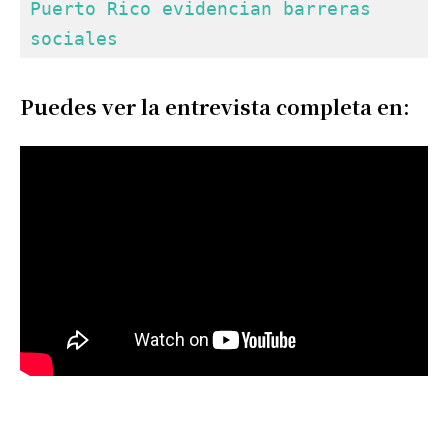
Puerto Rico evidencian barreras 
sociales
Puedes ver la entrevista completa en:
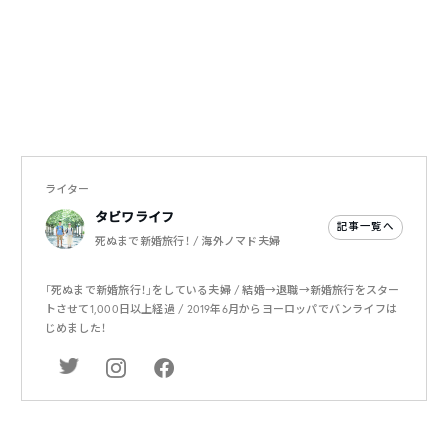
ライター
タビワライフ
記事一覧へ
死ぬまで新婚旅行！ / 海外ノマド夫婦
「死ぬまで新婚旅行！」をしている夫婦 / 結婚→退職→新婚旅行をスター
トさせて1,000日以上経過 / 2019年6月からヨーロッパでバンライフは
じめました！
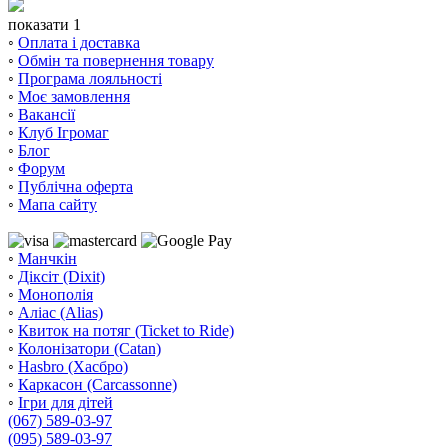
показати 1
◦
Оплата і доставка
◦
Обмін та повернення товару
◦
Програма лояльності
◦
Моє замовлення
◦
Вакансії
◦
Клуб Ігромаг
◦
Блог
◦
Форум
◦
Публічна оферта
◦
Мапа сайту
◦
Манчкін
◦
Діксіт (Dixit)
◦
Монополія
◦
Аліас (Alias)
◦
Квиток на потяг (Ticket to Ride)
◦
Колонізатори (Catan)
◦
Hasbro (Хасбро)
◦
Каркасон (Carcassonne)
◦
Ігри для дітей
(067) 589-03-97
(095) 589-03-97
::::
## What is needed
Lines from the one containing "Програма лояльності" through the end of the data above must be written out exactly, and no other lines are needed.

## Worked solution
Програма лояльності
◦
Моє замовлення
◦
Вакансії
◦
Клуб Ігромаг
◦
Блог
◦
Форум
◦
Публічна оферта
◦
Мапа сайту
◦
Манчкін
◦
Діксіт (Dixit)
◦
Монополія
◦
Аліас (Alias)
◦
Квиток на потяг (Ticket to Ride)
◦
Колонізатори (Catan)
◦
Hasbro (Хасбро)
◦
Каркасон (Carcassonne)
◦
Ігри для дітей
(067) 589-03-97
(095) 589-03-97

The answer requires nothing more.